How does Christmas look like on Twitter? How does it look like in Spanish, English, Afrikaans and Danish? Are there differences? These were some of the questions, that the group I was in at uni wanted to answer. We wanted to scrape Twitter and find the words that often appear along Christmas in tweets. We scraped Twitter in the beginning of December.
We all had our diffuculties with Python, and several of us settled on a scraper from Scraperwiki.com. Scraping in Danish was something of a challenge in a way that I didn’t think about until this point.
I’ve found that the language itself puts certain restraints on it. It has proven to be difficult to get clean Danish results, even though I used Twitter’s own parameters for searching in a specific language. Firstly, the letters ‘jul’ often appears in names, like Julianna or Julie. Secondly, the letters ‘jul’ is used in different words in different languages. And even though I search for tweets in Danish, I got results back in Norweigan and something Google Translate detected was Malaysian. Although I’m not sure.
Exporting tweets in Danish also proved to be somewhat of a challenge. If I export tweets in json format, the letters æ, ø and å are converted into code. This also happened when I downloaded a zip-file from Tweet Archivist and opened the csv-file in Excel. The only way to avoid this, I found, was to download data as csv-files and open them in TextWrangler or Textedit.
Then I sorted the data and left out words like me, you, us, and http.

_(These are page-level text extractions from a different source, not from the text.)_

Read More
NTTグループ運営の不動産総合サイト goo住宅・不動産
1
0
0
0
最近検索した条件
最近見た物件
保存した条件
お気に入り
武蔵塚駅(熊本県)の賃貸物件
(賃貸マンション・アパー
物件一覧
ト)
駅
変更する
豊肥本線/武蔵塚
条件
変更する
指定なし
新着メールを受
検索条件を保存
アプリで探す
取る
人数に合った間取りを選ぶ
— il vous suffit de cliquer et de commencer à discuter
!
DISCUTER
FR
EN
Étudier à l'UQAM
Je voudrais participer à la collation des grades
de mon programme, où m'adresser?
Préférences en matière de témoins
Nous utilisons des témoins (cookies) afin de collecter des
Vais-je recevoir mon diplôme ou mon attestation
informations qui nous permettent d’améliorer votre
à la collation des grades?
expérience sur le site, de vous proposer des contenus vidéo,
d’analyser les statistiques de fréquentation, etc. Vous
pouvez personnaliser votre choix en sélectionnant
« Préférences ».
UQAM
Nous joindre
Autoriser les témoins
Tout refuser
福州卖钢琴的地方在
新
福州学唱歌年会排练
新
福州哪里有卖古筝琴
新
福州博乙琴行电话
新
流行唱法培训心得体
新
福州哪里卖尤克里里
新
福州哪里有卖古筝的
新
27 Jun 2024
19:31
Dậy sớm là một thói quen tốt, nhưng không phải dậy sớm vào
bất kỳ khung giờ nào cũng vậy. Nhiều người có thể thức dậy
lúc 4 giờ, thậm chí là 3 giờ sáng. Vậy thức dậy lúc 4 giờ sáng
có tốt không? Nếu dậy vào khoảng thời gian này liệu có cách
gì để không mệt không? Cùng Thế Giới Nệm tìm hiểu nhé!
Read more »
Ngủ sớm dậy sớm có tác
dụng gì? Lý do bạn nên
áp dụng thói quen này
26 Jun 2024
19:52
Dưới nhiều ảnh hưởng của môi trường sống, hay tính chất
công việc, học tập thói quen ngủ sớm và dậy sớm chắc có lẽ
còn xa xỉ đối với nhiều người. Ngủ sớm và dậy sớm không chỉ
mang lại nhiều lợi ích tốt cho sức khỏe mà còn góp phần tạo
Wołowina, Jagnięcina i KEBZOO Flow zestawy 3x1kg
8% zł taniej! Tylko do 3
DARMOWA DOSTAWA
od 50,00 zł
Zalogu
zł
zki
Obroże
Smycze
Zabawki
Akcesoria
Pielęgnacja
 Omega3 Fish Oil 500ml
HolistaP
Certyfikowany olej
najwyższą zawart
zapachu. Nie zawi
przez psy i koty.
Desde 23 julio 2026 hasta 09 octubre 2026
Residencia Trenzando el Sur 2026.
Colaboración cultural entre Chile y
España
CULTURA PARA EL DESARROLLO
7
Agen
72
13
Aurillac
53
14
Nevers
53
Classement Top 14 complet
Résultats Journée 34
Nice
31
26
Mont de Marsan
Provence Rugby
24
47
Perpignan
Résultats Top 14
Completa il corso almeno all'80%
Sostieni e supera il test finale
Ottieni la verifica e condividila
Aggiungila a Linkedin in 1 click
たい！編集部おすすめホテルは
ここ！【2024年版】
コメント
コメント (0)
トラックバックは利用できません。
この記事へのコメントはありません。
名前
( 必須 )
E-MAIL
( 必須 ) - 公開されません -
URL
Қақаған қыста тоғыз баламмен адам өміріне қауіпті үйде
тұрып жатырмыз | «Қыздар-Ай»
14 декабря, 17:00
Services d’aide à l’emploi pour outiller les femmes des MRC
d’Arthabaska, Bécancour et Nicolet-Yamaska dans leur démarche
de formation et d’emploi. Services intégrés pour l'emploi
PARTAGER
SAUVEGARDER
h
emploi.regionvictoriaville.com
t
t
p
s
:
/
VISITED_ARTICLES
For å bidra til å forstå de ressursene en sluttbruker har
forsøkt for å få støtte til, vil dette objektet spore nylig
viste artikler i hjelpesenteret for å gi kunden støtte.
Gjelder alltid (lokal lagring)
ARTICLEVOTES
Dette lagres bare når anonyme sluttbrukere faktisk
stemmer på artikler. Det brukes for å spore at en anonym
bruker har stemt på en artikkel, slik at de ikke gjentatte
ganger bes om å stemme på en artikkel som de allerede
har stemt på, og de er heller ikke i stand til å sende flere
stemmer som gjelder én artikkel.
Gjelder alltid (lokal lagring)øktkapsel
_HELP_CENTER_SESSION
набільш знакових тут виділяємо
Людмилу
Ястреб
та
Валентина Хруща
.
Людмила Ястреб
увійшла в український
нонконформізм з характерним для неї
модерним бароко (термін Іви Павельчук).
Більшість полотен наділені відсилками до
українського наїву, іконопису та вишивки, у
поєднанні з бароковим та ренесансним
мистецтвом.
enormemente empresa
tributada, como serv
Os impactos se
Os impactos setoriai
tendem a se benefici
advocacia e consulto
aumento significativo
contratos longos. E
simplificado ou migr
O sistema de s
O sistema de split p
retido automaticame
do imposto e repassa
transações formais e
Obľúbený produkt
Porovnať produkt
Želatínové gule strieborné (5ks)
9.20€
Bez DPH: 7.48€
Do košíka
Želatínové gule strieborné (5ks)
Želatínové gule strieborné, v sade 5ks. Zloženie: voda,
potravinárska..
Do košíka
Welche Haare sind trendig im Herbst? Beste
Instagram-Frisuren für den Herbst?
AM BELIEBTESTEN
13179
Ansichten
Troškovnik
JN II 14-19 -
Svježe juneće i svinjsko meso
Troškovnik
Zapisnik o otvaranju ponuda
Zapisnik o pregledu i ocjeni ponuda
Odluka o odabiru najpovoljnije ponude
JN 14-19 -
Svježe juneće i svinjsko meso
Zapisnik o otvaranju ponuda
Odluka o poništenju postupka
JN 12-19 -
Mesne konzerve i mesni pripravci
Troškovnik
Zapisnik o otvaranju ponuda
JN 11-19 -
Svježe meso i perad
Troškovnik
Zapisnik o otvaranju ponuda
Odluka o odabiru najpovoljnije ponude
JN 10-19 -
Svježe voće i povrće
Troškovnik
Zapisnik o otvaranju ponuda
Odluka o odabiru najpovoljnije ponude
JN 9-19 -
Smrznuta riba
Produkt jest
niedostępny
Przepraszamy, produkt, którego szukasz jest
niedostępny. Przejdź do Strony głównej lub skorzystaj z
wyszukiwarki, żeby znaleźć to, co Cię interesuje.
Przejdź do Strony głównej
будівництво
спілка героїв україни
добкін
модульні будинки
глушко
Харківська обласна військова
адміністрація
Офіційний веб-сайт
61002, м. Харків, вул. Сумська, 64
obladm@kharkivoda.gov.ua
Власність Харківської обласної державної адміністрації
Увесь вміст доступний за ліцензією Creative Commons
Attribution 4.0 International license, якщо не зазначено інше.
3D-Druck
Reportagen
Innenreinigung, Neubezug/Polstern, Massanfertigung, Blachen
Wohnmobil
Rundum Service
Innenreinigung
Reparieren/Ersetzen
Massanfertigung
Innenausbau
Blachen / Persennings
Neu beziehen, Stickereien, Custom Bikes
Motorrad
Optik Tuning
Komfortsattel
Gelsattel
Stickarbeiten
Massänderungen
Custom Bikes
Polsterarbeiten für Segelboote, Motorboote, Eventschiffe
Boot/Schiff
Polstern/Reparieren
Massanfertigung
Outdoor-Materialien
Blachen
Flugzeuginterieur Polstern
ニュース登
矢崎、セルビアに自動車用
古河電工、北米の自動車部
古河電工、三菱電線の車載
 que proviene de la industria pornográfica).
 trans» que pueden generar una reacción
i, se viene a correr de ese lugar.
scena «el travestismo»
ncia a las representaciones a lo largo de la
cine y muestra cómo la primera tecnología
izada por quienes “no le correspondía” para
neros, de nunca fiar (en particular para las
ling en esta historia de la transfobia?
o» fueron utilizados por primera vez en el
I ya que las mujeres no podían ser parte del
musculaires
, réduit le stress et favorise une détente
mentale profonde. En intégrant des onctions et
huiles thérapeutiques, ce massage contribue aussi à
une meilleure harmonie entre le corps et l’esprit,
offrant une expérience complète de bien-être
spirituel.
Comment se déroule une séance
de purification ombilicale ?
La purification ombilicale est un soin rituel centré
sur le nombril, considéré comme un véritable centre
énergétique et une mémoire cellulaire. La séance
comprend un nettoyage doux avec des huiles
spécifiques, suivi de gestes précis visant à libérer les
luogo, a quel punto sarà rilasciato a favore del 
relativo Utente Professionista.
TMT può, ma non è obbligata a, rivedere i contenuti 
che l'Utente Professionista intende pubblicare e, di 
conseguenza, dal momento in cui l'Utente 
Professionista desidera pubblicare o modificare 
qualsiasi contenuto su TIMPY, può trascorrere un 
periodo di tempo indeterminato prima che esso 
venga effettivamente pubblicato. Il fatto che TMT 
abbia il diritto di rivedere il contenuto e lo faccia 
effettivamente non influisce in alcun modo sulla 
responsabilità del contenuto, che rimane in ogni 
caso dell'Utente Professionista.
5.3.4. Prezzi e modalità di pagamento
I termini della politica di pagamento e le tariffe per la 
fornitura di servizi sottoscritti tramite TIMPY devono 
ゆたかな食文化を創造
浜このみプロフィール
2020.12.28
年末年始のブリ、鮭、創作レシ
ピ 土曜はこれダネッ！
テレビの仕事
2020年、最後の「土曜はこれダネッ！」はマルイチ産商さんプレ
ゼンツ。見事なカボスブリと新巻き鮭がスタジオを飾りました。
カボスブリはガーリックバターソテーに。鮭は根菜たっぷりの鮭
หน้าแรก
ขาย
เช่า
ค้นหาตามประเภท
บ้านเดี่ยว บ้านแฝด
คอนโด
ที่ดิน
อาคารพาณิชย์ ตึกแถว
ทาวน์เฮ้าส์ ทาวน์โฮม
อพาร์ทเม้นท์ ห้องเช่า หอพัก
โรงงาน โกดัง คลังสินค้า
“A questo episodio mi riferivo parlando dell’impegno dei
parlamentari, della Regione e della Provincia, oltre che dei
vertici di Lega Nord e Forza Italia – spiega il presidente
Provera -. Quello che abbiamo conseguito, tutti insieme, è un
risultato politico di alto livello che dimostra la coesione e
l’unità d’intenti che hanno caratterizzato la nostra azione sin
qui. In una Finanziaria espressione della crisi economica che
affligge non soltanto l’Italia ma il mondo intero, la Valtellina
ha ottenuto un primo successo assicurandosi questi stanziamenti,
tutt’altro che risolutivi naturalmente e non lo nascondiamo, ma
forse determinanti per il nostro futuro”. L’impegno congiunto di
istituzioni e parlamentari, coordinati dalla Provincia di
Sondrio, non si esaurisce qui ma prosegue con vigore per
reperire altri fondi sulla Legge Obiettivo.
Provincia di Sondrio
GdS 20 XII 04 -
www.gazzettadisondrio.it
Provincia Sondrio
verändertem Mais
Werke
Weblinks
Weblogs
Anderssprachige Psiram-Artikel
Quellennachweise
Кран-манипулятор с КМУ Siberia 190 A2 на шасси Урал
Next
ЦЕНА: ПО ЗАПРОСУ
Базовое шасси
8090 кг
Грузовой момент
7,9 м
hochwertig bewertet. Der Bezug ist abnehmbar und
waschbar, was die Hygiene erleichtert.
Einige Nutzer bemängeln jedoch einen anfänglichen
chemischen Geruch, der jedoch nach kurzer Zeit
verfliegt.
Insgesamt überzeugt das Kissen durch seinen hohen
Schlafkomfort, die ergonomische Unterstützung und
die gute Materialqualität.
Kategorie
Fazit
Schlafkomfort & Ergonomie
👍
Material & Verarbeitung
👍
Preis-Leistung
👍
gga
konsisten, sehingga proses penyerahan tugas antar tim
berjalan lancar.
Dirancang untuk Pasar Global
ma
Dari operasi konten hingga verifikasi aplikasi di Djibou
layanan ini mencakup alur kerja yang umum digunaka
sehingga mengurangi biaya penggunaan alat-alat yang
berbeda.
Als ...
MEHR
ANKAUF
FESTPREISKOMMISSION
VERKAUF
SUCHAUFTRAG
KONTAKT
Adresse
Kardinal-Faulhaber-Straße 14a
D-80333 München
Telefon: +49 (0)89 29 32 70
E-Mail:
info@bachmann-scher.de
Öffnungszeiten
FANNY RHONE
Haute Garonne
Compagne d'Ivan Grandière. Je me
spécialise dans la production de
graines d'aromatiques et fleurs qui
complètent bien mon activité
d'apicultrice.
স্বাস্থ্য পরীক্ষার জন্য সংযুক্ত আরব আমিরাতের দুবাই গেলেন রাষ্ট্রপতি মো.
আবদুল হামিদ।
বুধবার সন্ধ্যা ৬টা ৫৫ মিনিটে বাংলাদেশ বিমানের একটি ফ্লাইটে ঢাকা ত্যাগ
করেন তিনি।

So what words were often associated with Christmas? Well, in general in the four languages the words were happy words. Like presents, family and happy. In the screen shot below you can see some of the most frequent-used words in Danish. Compared to the other three languages, it seems like Danes have a much more frivolous relationship with Christmas. How a word like fisse got to a fouth place beats me. Sarietha, who worked with Afrikaans found out that not many people tweet in Afrikaans, and the ones, who do seem to be conservative.